Chart analysis data:
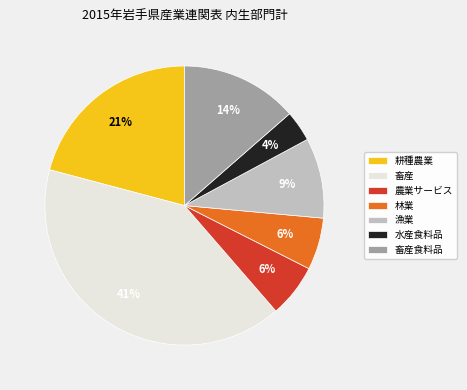

What is the ratio of the value at 漁業 to the value at 林業?

1.5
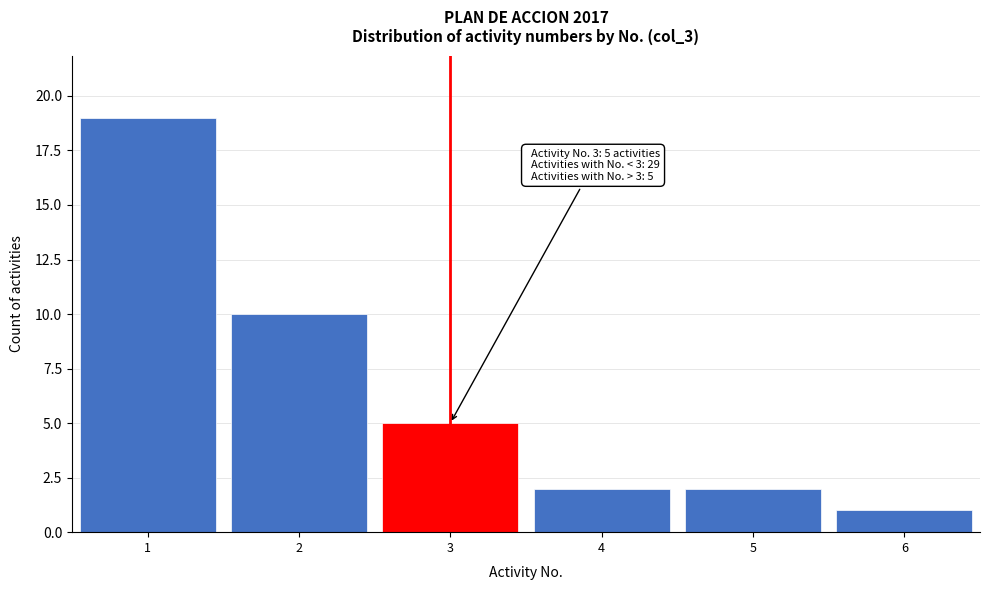

Reading left to right, list all the values displayed in this chart.

1=19	2=10	3=5	4=2	5=2	6=1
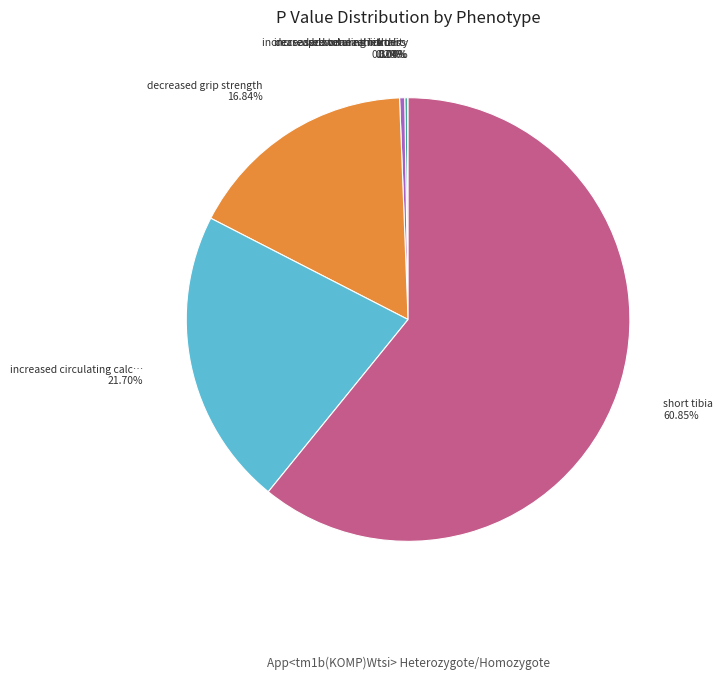

Is there a majority slice in this chart?

Yes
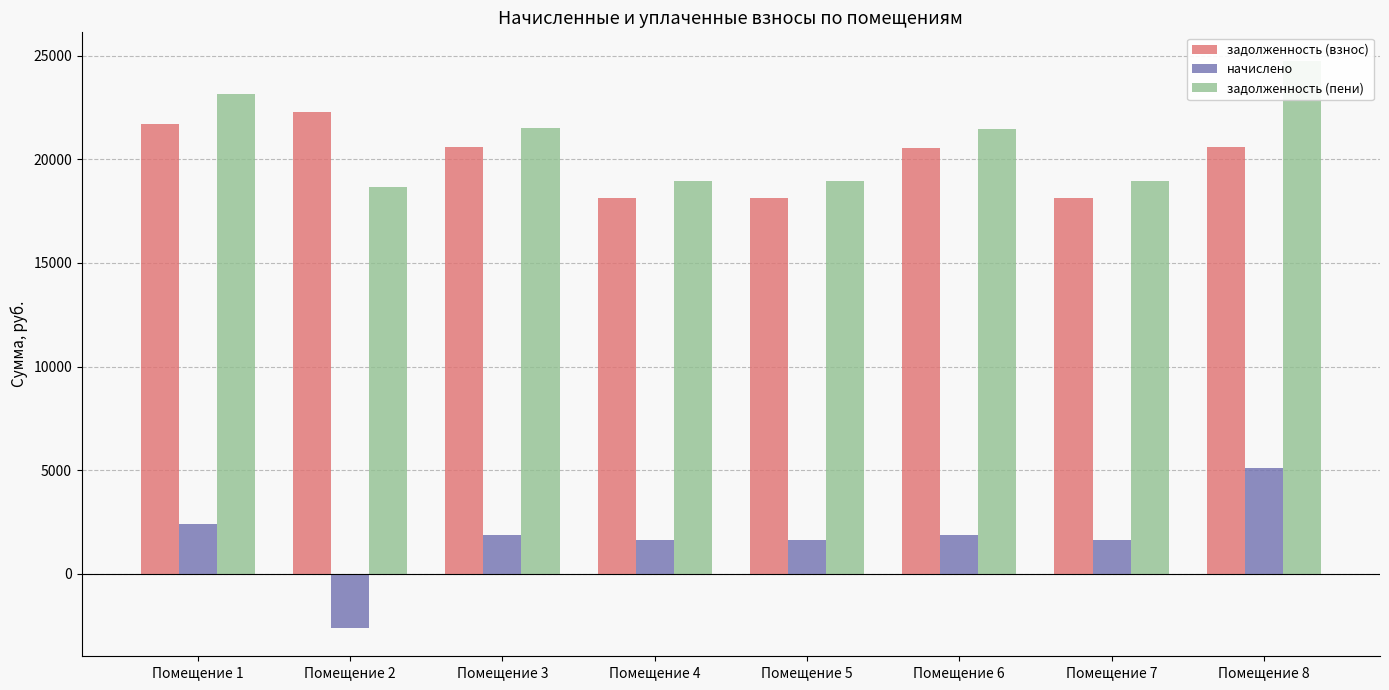

Which series has the largest total across all categories?

задолженность (пени)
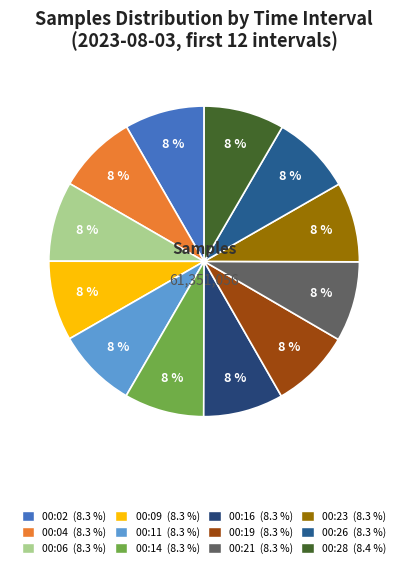

Is 00:16 the majority of the pie?

No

» **Request**:
In the items running from "Is there a majority slice in this chart?" through the end, swap "series" for "data series" and leave everything else unchanged. Return only those lines, without the pictures.

» **Response below**:
Is there a majority slice in this chart?

Yes

Which data series has the largest total across all categories?

задолженность (пени)

Is 00:16 the majority of the pie?

No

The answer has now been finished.